Di Leonardo Gori, tratto da Capolavori Disney, n. 11 del 03/05/1993.
Nel piccolo “ciclo” a fumetti di Biancaneve, I 7 nani e l’anello di betulla è senz’altro l’episodio più “scarpiano”. Come il classico di Martina La fata incatenata, l’inquietante storia pubblicata nel volume precedente, l’intento moralistico è analogo, ma l’atmosfera della vicenda è molto piu rilassata, e l’autore indulge nella caratterizzazione dei personaggi, che acquistano una profondità psicologica addirittura maggiore di quella dei characters originali del capolavoro cinematografico del 1937.

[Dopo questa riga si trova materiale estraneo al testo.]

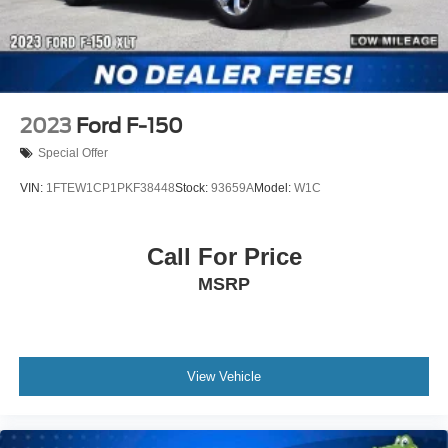
2023
Ford F-150
Special Offer
VIN:
1FTEW1CP1PKF38448
Stock:
93659A
Model:
W1C
Call For Price
MSRP
View Vehicle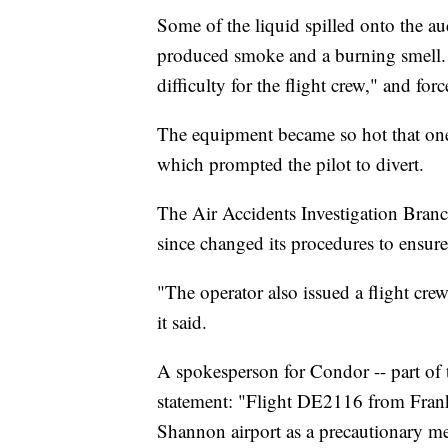
Some of the liquid spilled onto the a
produced smoke and a burning smell.
difficulty for the flight crew," and fo
The equipment became so hot that one 
which prompted the pilot to divert.
The Air Accidents Investigation Branch
since changed its procedures to ensure 
"The operator also issued a flight crew
it said.
A spokesperson for Condor -- part of
statement: "Flight DE2116 from Frank
Shannon airport as a precautionary m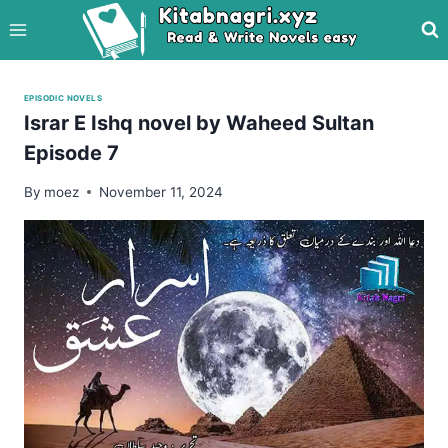
Skip
to
content
EPISODIC NOVELS
Israr E Ishq novel by Waheed Sultan
Episode 7
By
moez
November 11, 2024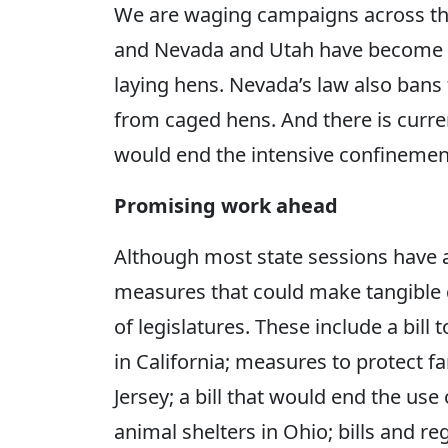
We are waging campaigns across th
and Nevada and Utah have become th
laying hens. Nevada’s law also bans 
from caged hens. And there is curren
would end the intensive confinement
Promising work ahead
Although most state sessions have 
measures that could make tangible 
of legislatures. These include a bill 
in California; measures to protect
Jersey; a bill that would end the u
animal shelters in Ohio; bills and r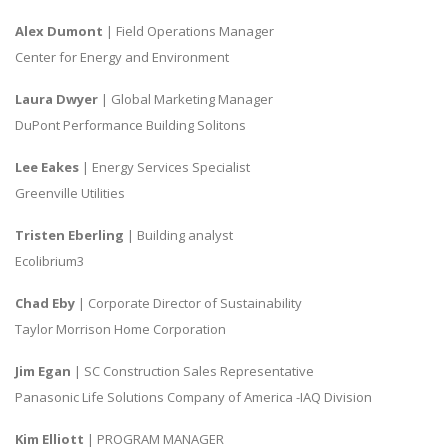
Alex Dumont
| Field Operations Manager
Center for Energy and Environment
Laura Dwyer
| Global Marketing Manager
DuPont Performance Building Solitons
Lee Eakes
| Energy Services Specialist
Greenville Utilities
Tristen Eberling
| Building analyst
Ecolibrium3
Chad Eby
| Corporate Director of Sustainability
Taylor Morrison Home Corporation
Jim Egan
| SC Construction Sales Representative
Panasonic Life Solutions Company of America -IAQ Division
Kim Elliott
| PROGRAM MANAGER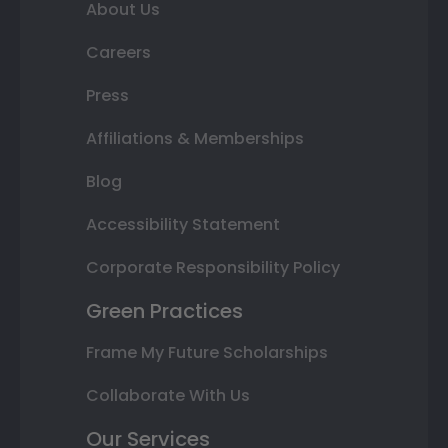
About Us
Careers
Press
Affiliations & Memberships
Blog
Accessibility Statement
Corporate Responsibility Policy
Green Practices
Frame My Future Scholarships
Collaborate With Us
Our Services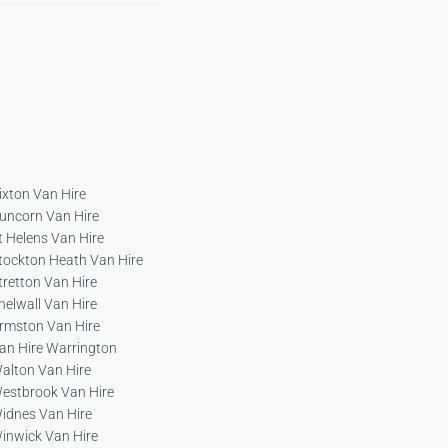
ixton Van Hire
uncorn Van Hire
t Helens Van Hire
tockton Heath Van Hire
tretton Van Hire
helwall Van Hire
rmston Van Hire
an Hire Warrington
alton Van Hire
estbrook Van Hire
idnes Van Hire
inwick Van Hire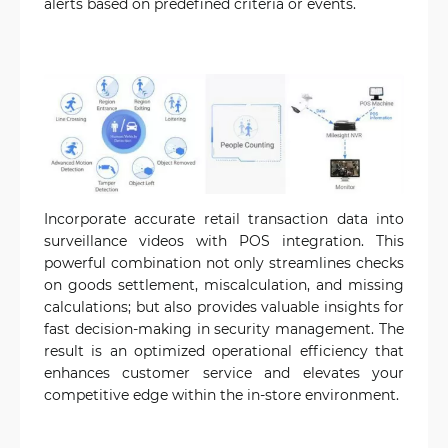
alerts based on predefined criteria or events.
Incorporate accurate retail transaction data into
surveillance videos with POS integration. This
powerful combination not only streamlines checks
on goods settlement, miscalculation, and missing
calculations; but also provides valuable insights for
fast decision-making in security management. The
result is an optimized operational efficiency that
enhances customer service and elevates your
competitive edge within the in-store environment.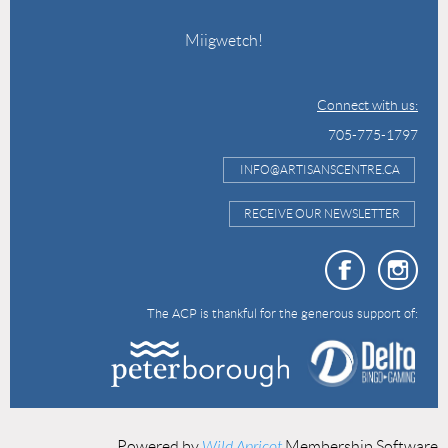
Miigwetch!
Connect with us:
705-775-1797
INFO@ARTISANSCENTRE.CA
RECEIVE OUR NEWSLETTER
The ACP is thankful for the generous support of:
Powered by
Wild Apricot
Membership Software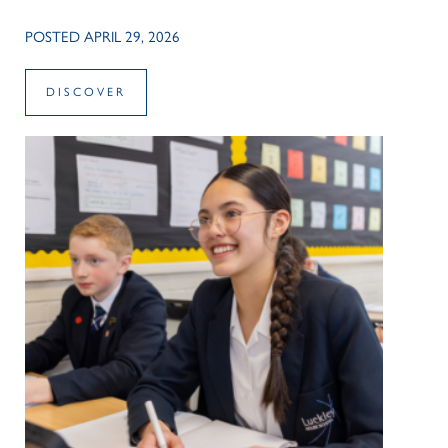
POSTED APRIL 29, 2026
DISCOVER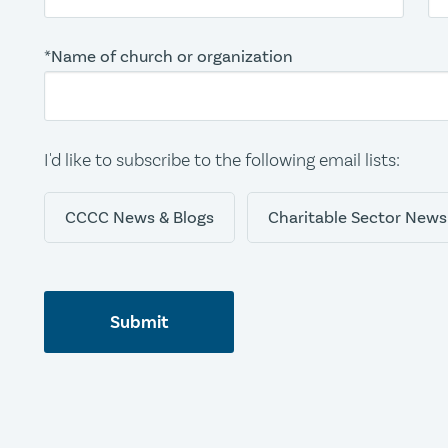
*Name of church or organization
I'd like to subscribe to the following email lists:
CCCC News & Blogs
Charitable Sector News
Submit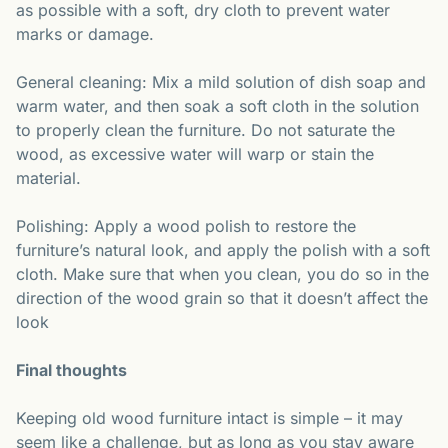
as possible with a soft, dry cloth to prevent water
marks or damage.
General cleaning: Mix a mild solution of dish soap and
warm water, and then soak a soft cloth in the solution
to properly clean the furniture. Do not saturate the
wood, as excessive water will warp or stain the
material.
Polishing: Apply a wood polish to restore the
furniture’s natural look, and apply the polish with a soft
cloth. Make sure that when you clean, you do so in the
direction of the wood grain so that it doesn’t affect the
look
Final thoughts
Keeping old wood furniture intact is simple – it may
seem like a challenge, but as long as you stay aware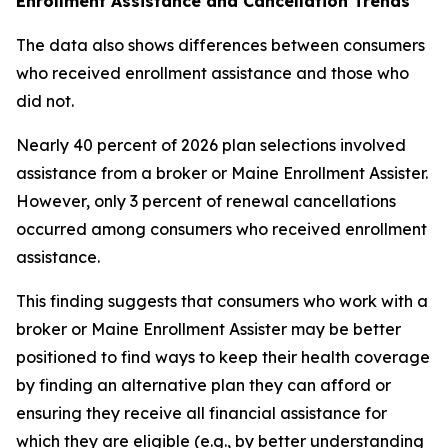
Enrollment Assistance and Cancellation Trends
The data also shows differences between consumers
who received enrollment assistance and those who
did not.
Nearly 40 percent of 2026 plan selections involved
assistance from a broker or Maine Enrollment Assister.
However, only 3 percent of renewal cancellations
occurred among consumers who received enrollment
assistance.
This finding suggests that consumers who work with a
broker or Maine Enrollment Assister may be better
positioned to find ways to keep their health coverage
by finding an alternative plan they can afford or
ensuring they receive all financial assistance for
which they are eligible (e.g., by better understanding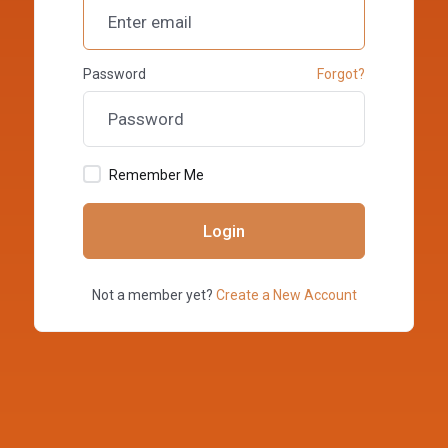
Password
Forgot?
Remember Me
Login
Not a member yet?
Create a New Account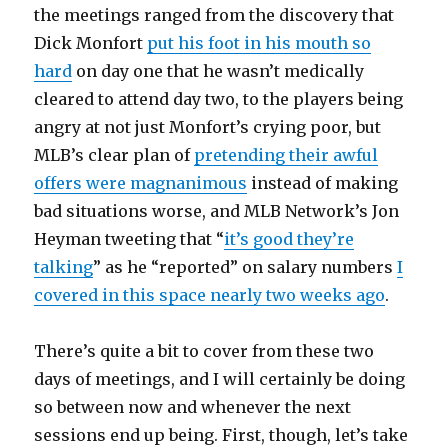
the meetings ranged from the discovery that
Dick Monfort
put his foot in his mouth so
hard
on day one that he wasn’t medically
cleared to attend day two, to the players being
angry at not just Monfort’s crying poor, but
MLB’s clear plan of
pretending their awful
offers were magnanimous
instead of making
bad situations worse, and MLB Network’s Jon
Heyman tweeting that “
it’s good they’re
talking
” as he “reported” on salary numbers
I
covered in this space nearly two weeks ago
.
There’s quite a bit to cover from these two
days of meetings, and I will certainly be doing
so between now and whenever the next
sessions end up being. First, though, let’s take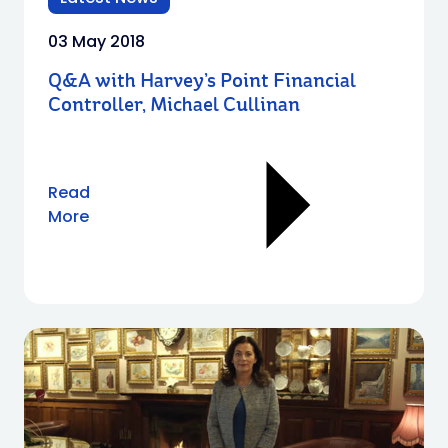
03 May 2018
Q&A with Harvey’s Point Financial
Controller, Michael Cullinan
Read
More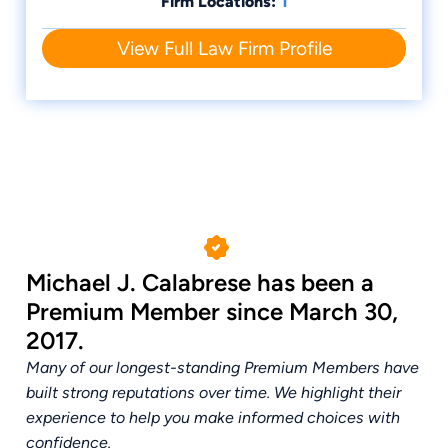
1
Firm Locations:
NAPERVILLE, IL SPOUSAL MAINTENANCE
ATTORNEYS
View Full Law Firm Profile
Michael J. Calabrese has been a
Premium Member since March 30,
2017.
Many of our longest-standing Premium Members have
built strong reputations over time. We highlight their
experience to help you make informed choices with
confidence.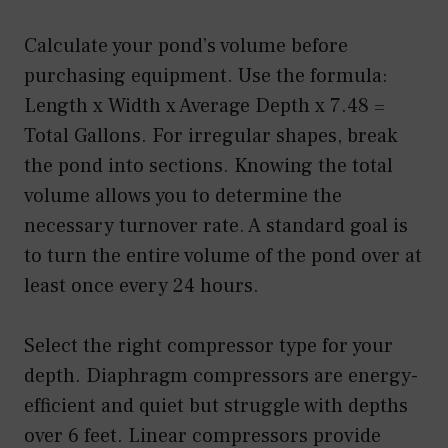
Calculate your pond’s volume before
purchasing equipment. Use the formula:
Length x Width x Average Depth x 7.48 =
Total Gallons. For irregular shapes, break
the pond into sections. Knowing the total
volume allows you to determine the
necessary turnover rate. A standard goal is
to turn the entire volume of the pond over at
least once every 24 hours.
Select the right compressor type for your
depth. Diaphragm compressors are energy-
efficient and quiet but struggle with depths
over 6 feet. Linear compressors provide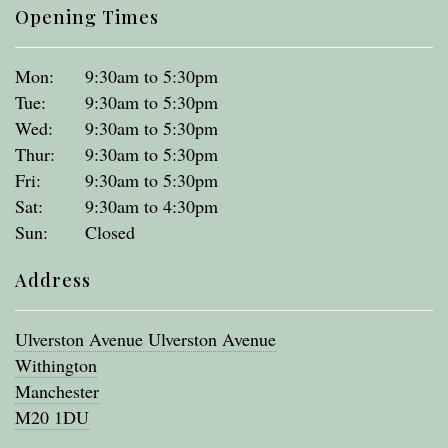
Opening Times
Mon:
9:30am to 5:30pm
Tue:
9:30am to 5:30pm
Wed:
9:30am to 5:30pm
Thur:
9:30am to 5:30pm
Fri:
9:30am to 5:30pm
Sat:
9:30am to 4:30pm
Sun:
Closed
Address
Ulverston Avenue Ulverston Avenue
Withington
Manchester
M20 1DU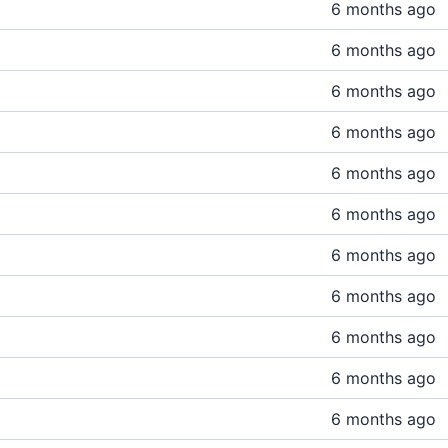
6 months ago
6 months ago
6 months ago
6 months ago
6 months ago
6 months ago
6 months ago
6 months ago
6 months ago
6 months ago
6 months ago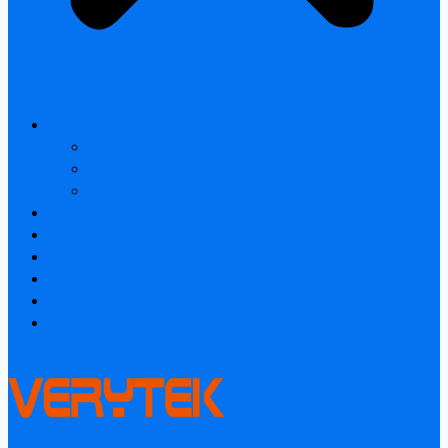
All products
Laser Rangefinder
Industrial Thermal Camera
Smart home & Outdoor safety
Thermal Camera Module
Car Audio & Video
Industrial Thermal Camera
FAQ
About
Contact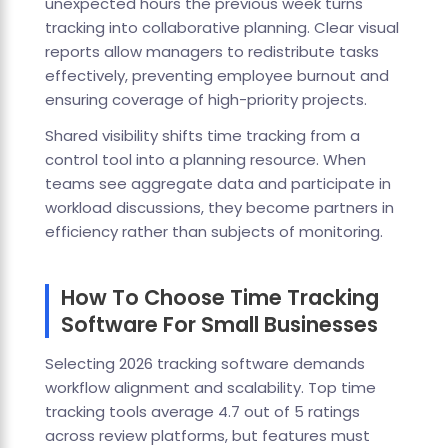
unexpected hours the previous week turns
tracking into collaborative planning. Clear visual
reports allow managers to redistribute tasks
effectively, preventing employee burnout and
ensuring coverage of high-priority projects.
Shared visibility shifts time tracking from a
control tool into a planning resource. When
teams see aggregate data and participate in
workload discussions, they become partners in
efficiency rather than subjects of monitoring.
How To Choose Time Tracking
Software For Small Businesses
Selecting 2026 tracking software demands
workflow alignment and scalability. Top time
tracking tools average 4.7 out of 5 ratings
across review platforms, but features must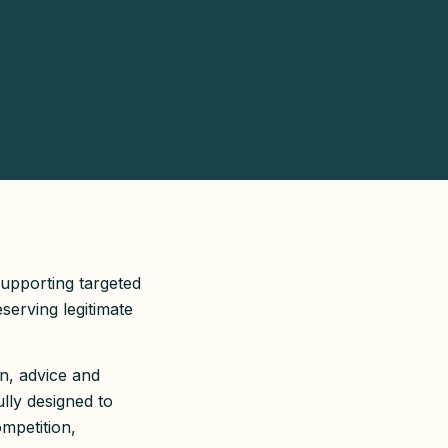
supporting targeted
serving legitimate
n, advice and
lly designed to
ompetition,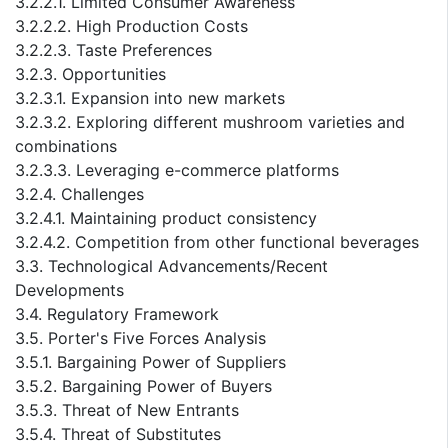
3.2.2.1. Limited Consumer Awareness
3.2.2.2. High Production Costs
3.2.2.3. Taste Preferences
3.2.3. Opportunities
3.2.3.1. Expansion into new markets
3.2.3.2. Exploring different mushroom varieties and
combinations
3.2.3.3. Leveraging e-commerce platforms
3.2.4. Challenges
3.2.4.1. Maintaining product consistency
3.2.4.2. Competition from other functional beverages
3.3. Technological Advancements/Recent
Developments
3.4. Regulatory Framework
3.5. Porter's Five Forces Analysis
3.5.1. Bargaining Power of Suppliers
3.5.2. Bargaining Power of Buyers
3.5.3. Threat of New Entrants
3.5.4. Threat of Substitutes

Scarpa, anzi, coglie l’occasione per creare un nuovo personaggio Zenzero, un… ottavo nano che si era allontanato in epoca imprecisata dalla casetta nel bosco per intraprendere una carriera di hobo a spasso per il mondo. Zenzero (la cui fisionomia è ricalcata su quella di Jimmy Durante) è uno dei personaggi più dolci e malinconici del Maestro di Cannaregio: i nani lo credono divenuto un nababbo, e Zenzero — ovviamente spiantato — si fa aiutare dalla Fata Fagottina (in realtà la strega, che ha assunto l’aspetto del suo fagotto di stracci) per assumere le sembianze di un ex-emigrante tornato a casa ricco e soddisfatto di sé.
L’atmosfera è subito quella di un film di Frank Capra, uno dei registi preferiti di Scarpa; L’anello di betulla, simbolo dell’avidità umana che porta alla catastrofe, è ricercato con bramosia dai nani, che in nome delle immense ricchezze che esso promette, distruggono la loro tranquillità, il loro onesto lavoro, la loro solidarietà e perfino la stessa casetta nella foresta dove hanno vissuto tante avventure.
Si tratta, naturalmente, di un perfido piano della strega cattiva, che usa Zenzero per i suoi loschi fini. C’è qualcosa anche delle tematiche barksiane, laddove il Maestro americano, in storie come Paperino e il cimiero vichingo (Donald Duck in “The Golden Helmet”, 1951), metteva i paperi a confronto con la smania di potere, anche in quel caso simboleggiata da un oggetto apparentemente innocuo.
Nonostante sia nel pieno del suo stile grafico più classico e “tondeggiante”, per sottolineare l’aspetto fiabesco della storia Scarpa tende a stilizzare gli sfondi delle vignette, su cui si staccano in modo efficace Biancaneve e i nani, disegnati invece col massimo rigore “filologico”. Questo tipo di stilizzazione tornerà, qualche anno dopo, in Biancaneve e la Pasqua nei bosco (1962), un altro delicato, piccolo capolavoro dello Scarpa “favolista”, e stavolta per preludere ad un vero cambiamento di stile grafico del capo-scuola veneziano.